** Excerpted text **
FIG. 10 also shows how an outer wall of the housing 1000 projects outward at section 1008 relative to the remaining outer wall of the housing. This contour matches the outward projection of the inner wall at section 108, thereby creating a recessed pocket into which the passive-adsorption hydrocarbon trap 224 is positioned and retained, where a depth of the projections corresponds to a height of the passive-adsorption hydrocarbon trap 224.
FIG. 11 shows a method 1100 for constructing a passive-adsorption hydrocarbon trap. The method 1100 may be used to construct the passive-adsorption hydrocarbon trap 224 discussed above with regard to FIGS. 2-10 or may be used to construct another suitable passive-adsorption hydrocarbon trap.
At 1102 the method includes coupling the hydrocarbon adsorption layer to at least one of the breathable layer and the substrate layer prior to coupling the breathable layer to the substrate layer. Specifically, in one example, the hydrocarbon adsorption layer may be coupled to the substrate layer. However, in other examples, the hydrocarbon adsorption layer may be coupled to the breathable layer. Next at 1104 the method includes coupling a breathable layer to a substrate layer around the periphery of the breathable layer and the substrate layer to enclose a hydrocarbon adsorption layer positioned between the breathable layer and the substrate layer to form a passive-adsorption hydrocarbon trap. At 1106 the method includes coupling the passive-adsorption hydrocarbon trap to an induction conduit. As previously discussed, the aforementioned layers (e.g., the breathable layer, the hydrocarbon adsorption layer, and the substrate layer) may be coupled via one or more of the following techniques; adhesive bonding (e.g., spray adhesive bonding), sew stitching, thermobonding, heat staking, and welding (e.g., ultrasonic welding, hot plate welding, IR welding).

** Given entries **
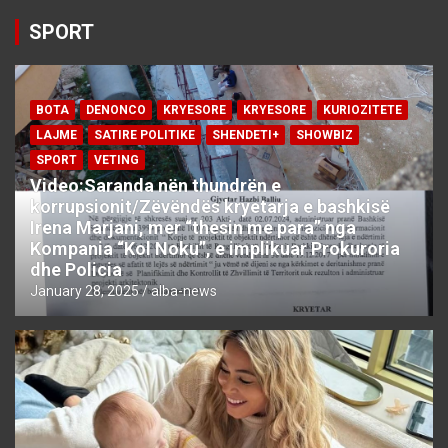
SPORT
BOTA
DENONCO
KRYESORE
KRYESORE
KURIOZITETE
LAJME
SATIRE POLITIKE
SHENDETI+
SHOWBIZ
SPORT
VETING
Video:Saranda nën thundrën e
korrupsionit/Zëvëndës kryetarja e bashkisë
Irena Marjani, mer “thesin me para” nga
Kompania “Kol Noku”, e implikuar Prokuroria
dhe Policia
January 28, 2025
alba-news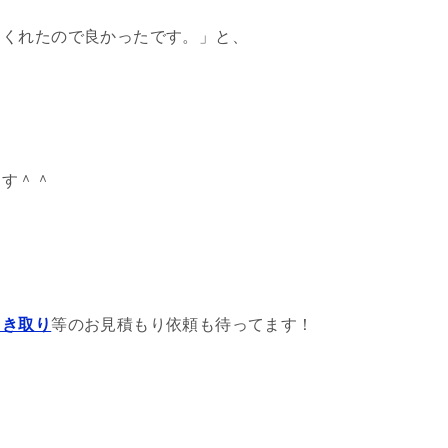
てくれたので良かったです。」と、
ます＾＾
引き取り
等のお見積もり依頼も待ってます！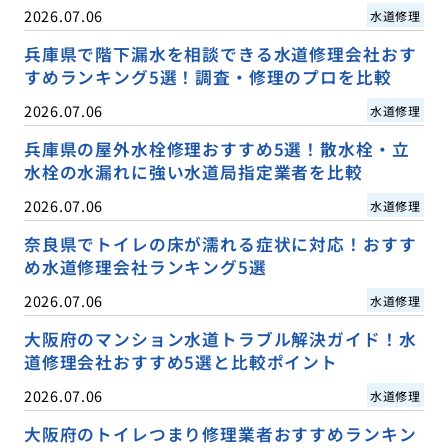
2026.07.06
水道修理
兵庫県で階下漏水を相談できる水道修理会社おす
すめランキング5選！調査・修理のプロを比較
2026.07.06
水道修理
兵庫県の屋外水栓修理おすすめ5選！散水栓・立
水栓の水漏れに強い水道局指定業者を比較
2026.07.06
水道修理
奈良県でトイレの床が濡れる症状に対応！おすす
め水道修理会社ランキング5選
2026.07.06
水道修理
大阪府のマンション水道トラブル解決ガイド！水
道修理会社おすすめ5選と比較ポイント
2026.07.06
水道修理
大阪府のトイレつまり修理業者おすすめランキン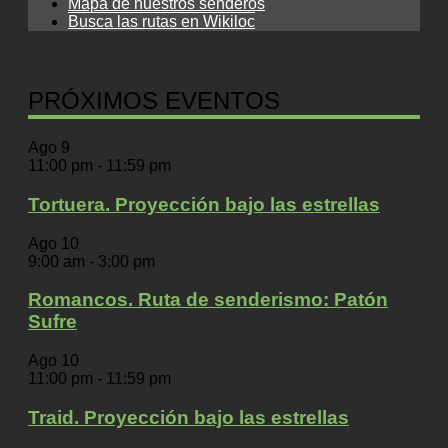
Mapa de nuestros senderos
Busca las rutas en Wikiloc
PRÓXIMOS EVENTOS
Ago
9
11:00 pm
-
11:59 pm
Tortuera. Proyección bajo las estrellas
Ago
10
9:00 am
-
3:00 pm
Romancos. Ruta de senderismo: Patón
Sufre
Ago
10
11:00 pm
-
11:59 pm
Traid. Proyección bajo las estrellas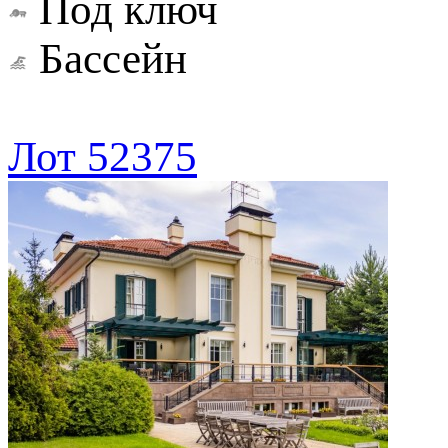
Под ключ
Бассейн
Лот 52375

** Tasks **
1. In the hydrocarbon trap text, what does the depth of the projections correspond to?
2. Continue the hydrocarbon trap text from where it stops.

** Results for each task **
1. The height of the passive-adsorption hydrocarbon trap 224.

2.
FIG. 12 shows another example induction conduit 222 including housing 1000. The passive-adsorption hydrocarbon trap 224 and the air flow passage 1002, are also depicted. In this example, the housing 1000 has an uneven surface having multiple curves. It will be appreciated that the housing 1000 may have an alternate contour, in other examples. For example, the housing may be convex, concave, include compound angles, etc. As shown only one of the surface of the trap 224 may be curved to match, for example, surface 1200 of the passive-adsorption hydrocarbon trap 224 may have a similar contour to a surface 1201 of the housing 1000. The surface 1201 may be an exterior surface of the substrate layer 406 shown in FIGS. 4, 6, 7, and 9. The passive-adsorption hydrocarbon trap 224 is shown spaced away from the housing 1000 to illustrate the corresponding contoured surfaces. However, it will be appreciated that the passive-adsorption hydrocarbon trap 224 may be in face-sharing contact with the housing 1000 as denoted via arrow 1202 when employed in the induction system. In this way, the passive-adsorption hydrocarbon trap 224 may be shaped and sized in a desired manner to conform to fit a variety of locations in the induction system.
FIG. 13 shows another embodiment of the passive-adsorption hydrocarbon trap 224, shown in FIG. 2. As illustrated, the passive-adsorption hydrocarbon trap includes the substrate layer 406 and the hydrocarbon adsorption layer 400 having just a single section. In some examples, the breathable layer 300 may be coupled to the substrate layer 406 to enclose the hydrocarbon adsorption layer 400 shown in FIG. 3, as previously discussed. However, in other examples the breathable layer may not be included in the passive-adsorption hydrocarbon trap.
FIG. 14 shows another example induction conduit 1002 and passive-adsorption hydrocarbon trap 224. The passive-adsorption hydrocarbon trap 224 includes a tray 1400. It will be appreciated that the tray 1400 is an exemplary substrate layer. The tray 1400 includes attachment flanges 1402. Bolts 1404 or other suitable attachment apparatuses may be used to attach the tray to the induction conduit 1002. The induction conduit 1002 includes an inlet or 1406 and an outlet or inlet 1408. The induction conduit 1002 may be coupled to a portion the engine 10 or vehicle 200, shown in FIG. 2.
FIG. 15 shows an exploded view of the passive-adsorption hydrocarbon trap 224 shown in FIG. 14. As illustrated, the passive-adsorption hydrocarbon trap 224 includes the tray 1400 which may comprise a polymeric material. It will be appreciated that the tray 1400 is an exemplary substrate layer.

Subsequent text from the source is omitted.